15889
Specific Hypolipidemia Caused By VLDL Lipolysis in Children with ASD
The neurobiological basis for autism remains poorly understood, but evidence is mounting in support of lipid metabolism playing a role in autism spectrum disorder (ASD). We have already revealed that Very Low Density Lipoprotein (VLDL) triglyceride was significantly decreased in children with ASD than those of normal control subjects (US PATENT #8518659). To elucidate the mechanism of VLDL down-regulation, it was necessary to clarify whether VLDL was reduced due to activation of the degradation or inhibition of its synthesis.
Objectives:
In order to clarify the mechanism of VLDL down-regulation in ASD, we carried out measurements of free metabolite in plasma of children with ASD and examined correlation between VLDL triglyceride and the metabolites detected.
Methods:
This study enrolled 30 children (6-11yrs old) with ASD recruited from the Asperger Society Japan and 30 age-matched healthy control subjects recruited by advertisement. Fasting human blood samples were collected by venipuncture in a sitting position with a tourniquet from all participants for both groups who are Japanese and drug-naïve. LC/CE-TOFMS measurement of free metabolite in the plasma was carried out using an Agilent LC System and CE Capillary Electrophoresis System (Agilent Technologies, Waldbronn, Germany). The size distribution of plasma lipoprotein particles was evaluated by high sensitivity lipoprotein profiling system with high-performance liquid chromatography (Skylight Biotech, Inc., Akita, Japan).

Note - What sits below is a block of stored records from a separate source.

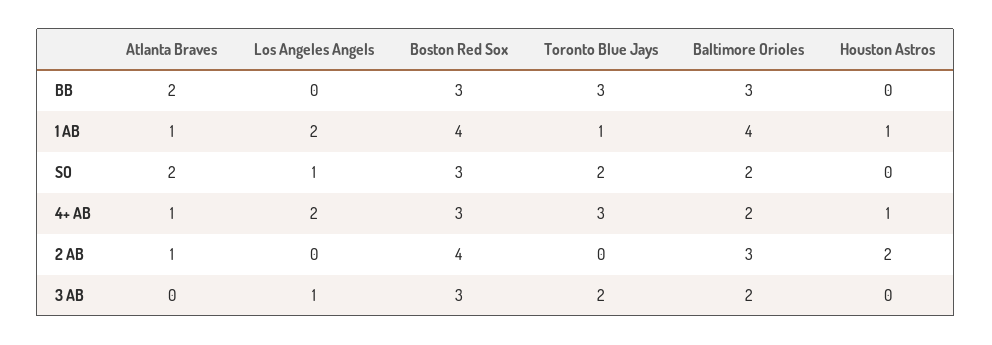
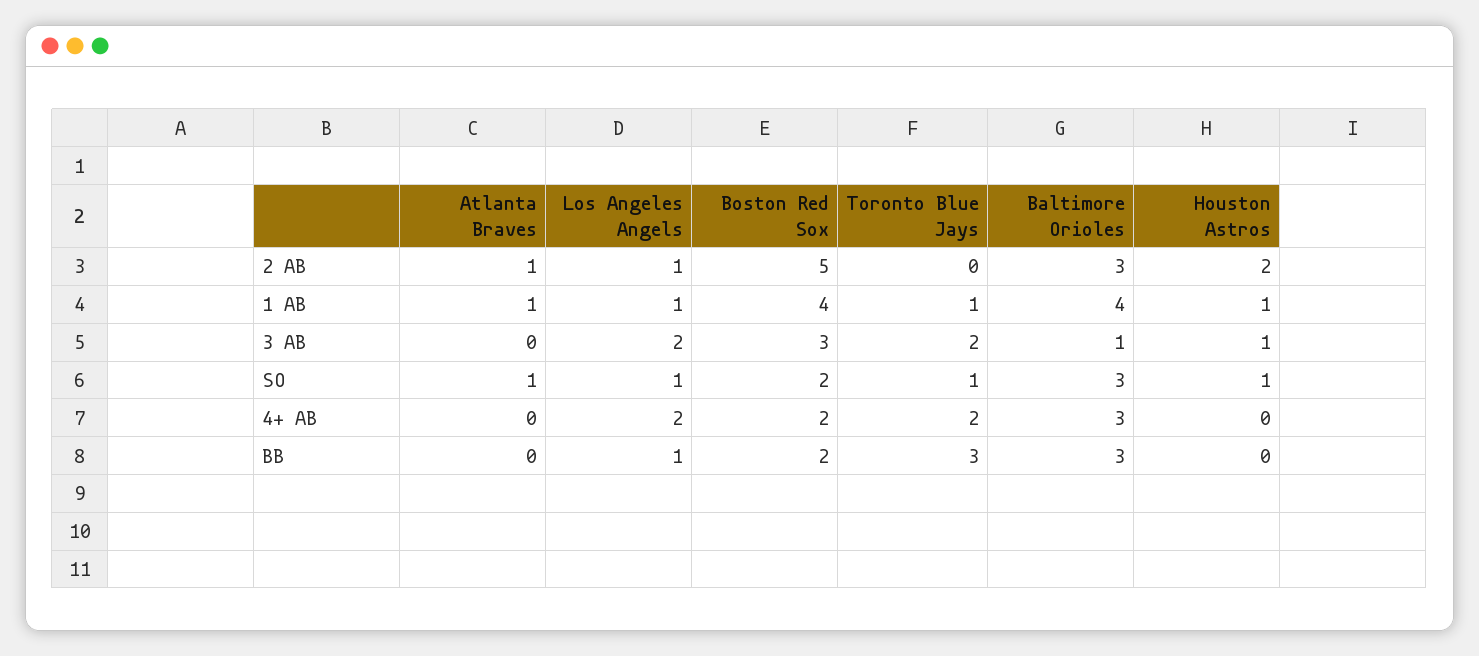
  {
    "Atlanta Braves": {
-     "BB": 2,
+     "BB": 0,
      "1 AB": 1,
-     "SO": 2,
+     "SO": 1,
-     "4+ AB": 1,
+     "4+ AB": 0,
      "2 AB": 1,
      "3 AB": 0
    },
    "Los Angeles Angels": {
-     "BB": 0,
+     "BB": 1,
-     "1 AB": 2,
+     "1 AB": 1,
      "SO": 1,
      "4+ AB": 2,
-     "2 AB": 0,
+     "2 AB": 1,
-     "3 AB": 1
+     "3 AB": 2
    },
    "Boston Red Sox": {
-     "BB": 3,
+     "BB": 2,
      "1 AB": 4,
-     "SO": 3,
+     "SO": 2,
-     "4+ AB": 3,
+     "4+ AB": 2,
-     "2 AB": 4,
+     "2 AB": 5,
      "3 AB": 3
    },
    "Toronto Blue Jays": {
      "BB": 3,
      "1 AB": 1,
-     "SO": 2,
+     "SO": 1,
-     "4+ AB": 3,
+     "4+ AB": 2,
      "2 AB": 0,
      "3 AB": 2
    },
    "Baltimore Orioles": {
      "BB": 3,
      "1 AB": 4,
-     "SO": 2,
+     "SO": 3,
-     "4+ AB": 2,
+     "4+ AB": 3,
      "2 AB": 3,
-     "3 AB": 2
+     "3 AB": 1
    },
    "Houston Astros": {
      "BB": 0,
      "1 AB": 1,
-     "SO": 0,
+     "SO": 1,
-     "4+ AB": 1,
+     "4+ AB": 0,
      "2 AB": 2,
-     "3 AB": 0
+     "3 AB": 1
    }
  }

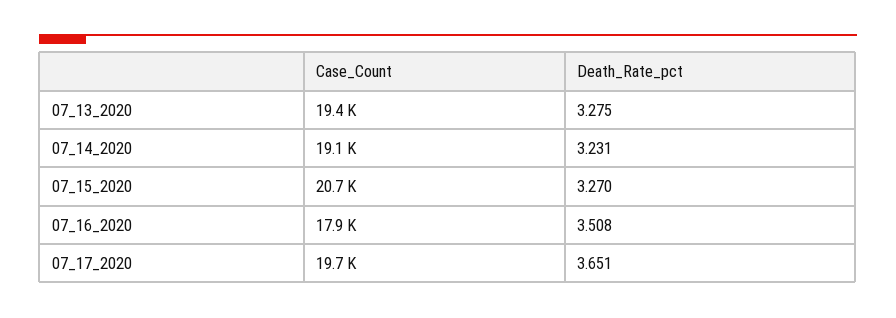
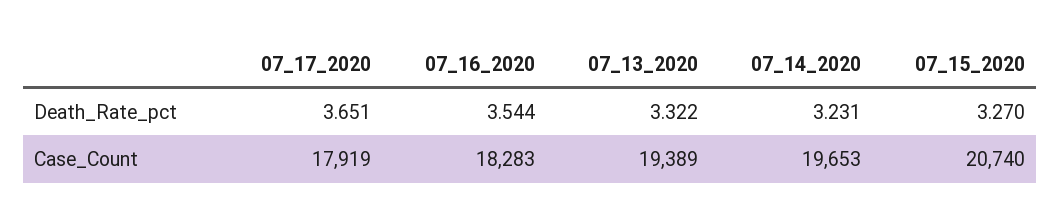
  {
    "Case_Count": {
      "07_13_2020": 19389,
-     "07_14_2020": 19100,
+     "07_14_2020": 19653,
      "07_15_2020": 20740,
-     "07_16_2020": 17900,
+     "07_16_2020": 18283,
-     "07_17_2020": 19700
+     "07_17_2020": 17919
    },
    "Death_Rate_pct": {
-     "07_13_2020": 3.275,
+     "07_13_2020": 3.322,
      "07_14_2020": 3.231,
      "07_15_2020": 3.27,
-     "07_16_2020": 3.508,
+     "07_16_2020": 3.544,
      "07_17_2020": 3.651
    }
  }

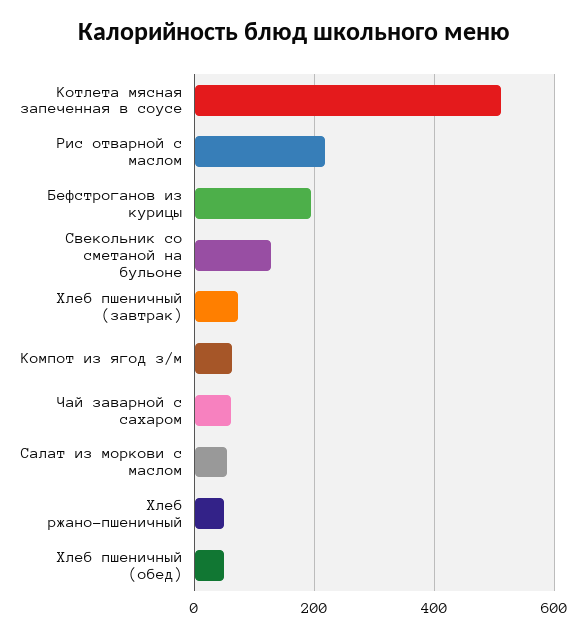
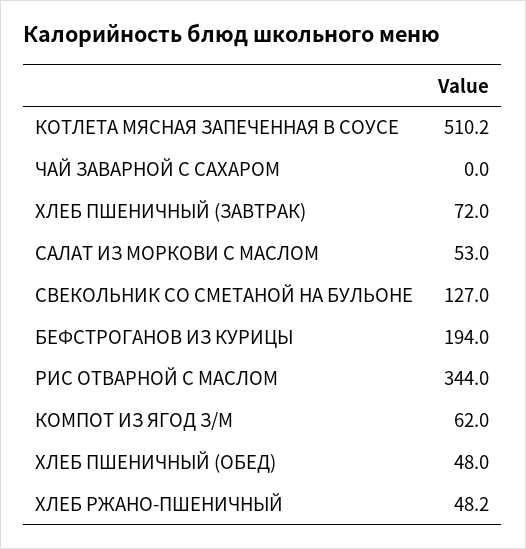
  {
    "Котлета мясная запеченная в соусе": 510.2,
-   "Рис отварной с маслом": 220,
+   "Рис отварной с маслом": 344,
    "Бефстроганов из курицы": 194,
    "Свекольник со сметаной на бульоне": 127,
    "Хлеб пшеничный (завтрак)": 72,
    "Компот из ягод з/м": 62,
-   "Чай заварной с сахаром": 60,
+   "Чай заварной с сахаром": 0,
    "Салат из моркови с маслом": 53,
    "Хлеб ржано-пшеничный": 48.2,
    "Хлеб пшеничный (обед)": 48
  }

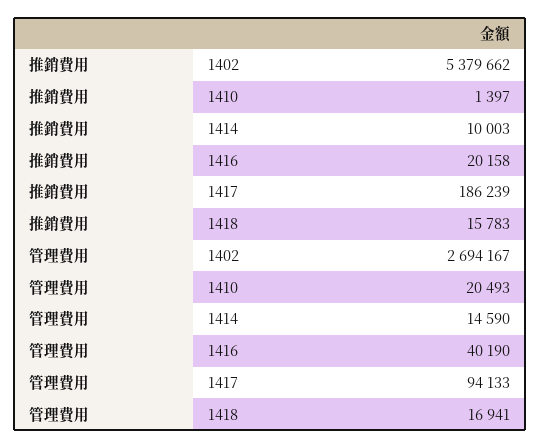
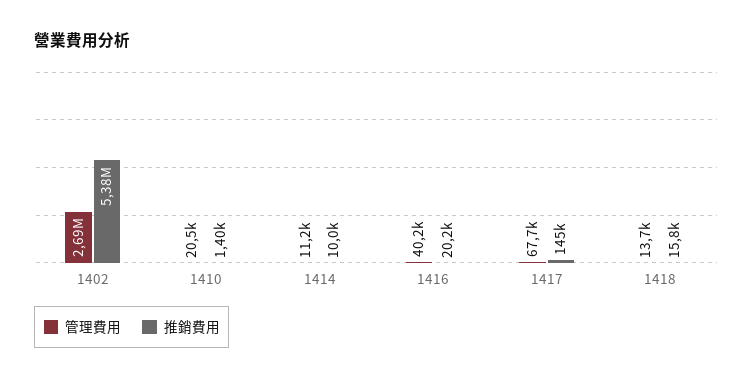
  {
    "推銷費用": {
      "1402": 5379662,
      "1410": 1397,
      "1414": 10003,
      "1416": 20158,
-     "1417": 186239,
+     "1417": 145000,
      "1418": 15783
    },
    "管理費用": {
      "1402": 2694167,
      "1410": 20493,
-     "1414": 14590,
+     "1414": 11200,
      "1416": 40190,
-     "1417": 94133,
+     "1417": 67700,
-     "1418": 16941
+     "1418": 13700
    }
  }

Results: By TOFMS analysis, a total of 258 metabolites were detected in the plasma of all set. Of these, 83 metabolites showed significantly different relative areas between the ASD children and the controls (p<0.05). The present study identified deviated plasma metabolite levels associated with oxidative stress and mitochondrial dysfunction in children with ASD. More, we found significant correlation between VLDL triglyceride decrease and 20 metabolites change including 12 free fatty acids, 3 free acylcarnitines, alanine, loganin, 2-hydroxybutyric acid, 3-hydroxybutyric acid and O-acetylcarnitine (ALCAR) in the ASD participants (p<0.05). Of these 20 metabolites, Alanine and Loganin were lower but the others were higher in the ASD participants than controls.
Conclusions:
These results suggested that VLDL-specific lipolysis due to aberrant b-activation of fatty acid via oxidative stress and mitochondrial dysfunction may cause VLDL triglyceride decrease in plasma of children with ASD. VLDL triglyceride in peripheral blood might be surrogate marker implicated in oxidative stress and mitochondrial dysfunction in ASD.